[What needs to be done]
Update the data below by changing every "value" to "figure" and keeping everything else the same. Leave the pictures out.

______________________________

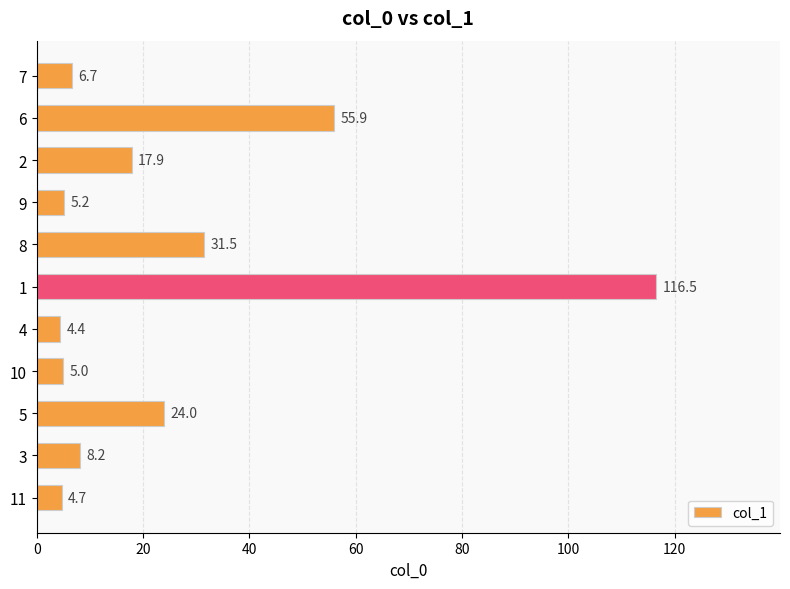

What is the change in value from 2 to 7?

-11.2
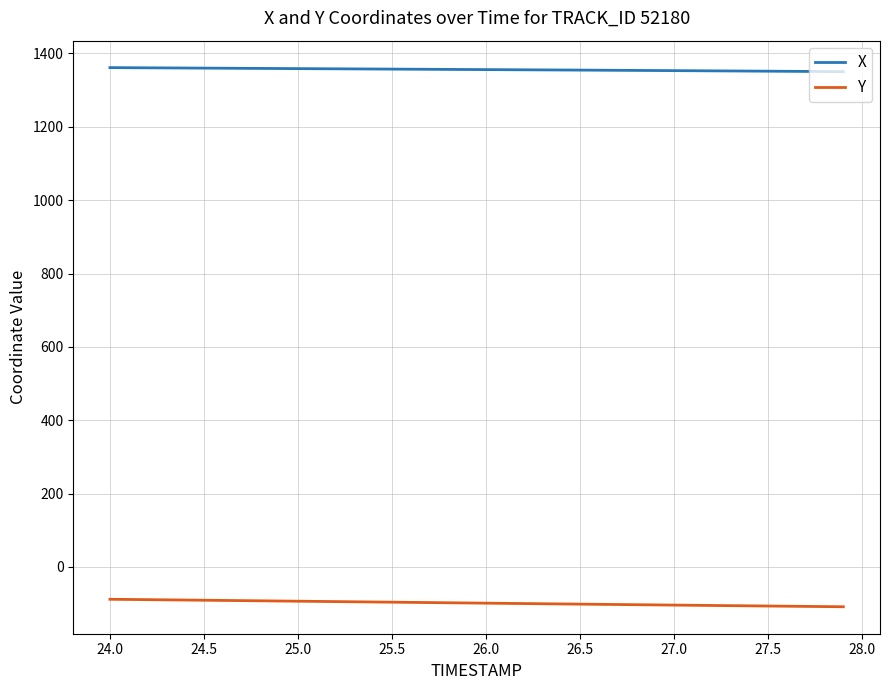

What is the maximum value for X?

1361.3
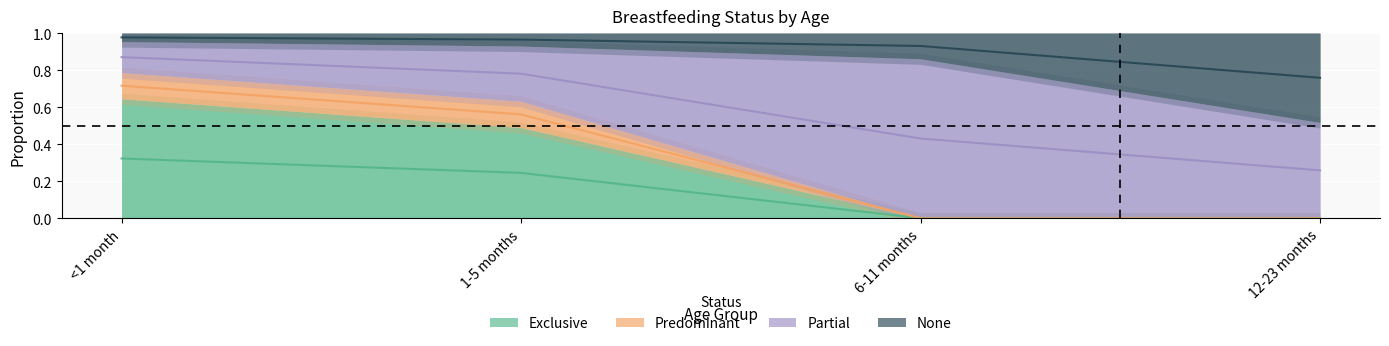

What is the value of the Exclusive point at the 1st from the left?

0.3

______________________________

[Result for this exercise]
What is the change in figure from 2 to 7?

-11.2

What is the maximum figure for X?

1361.3

What is the figure of the Exclusive point at the 1st from the left?

0.3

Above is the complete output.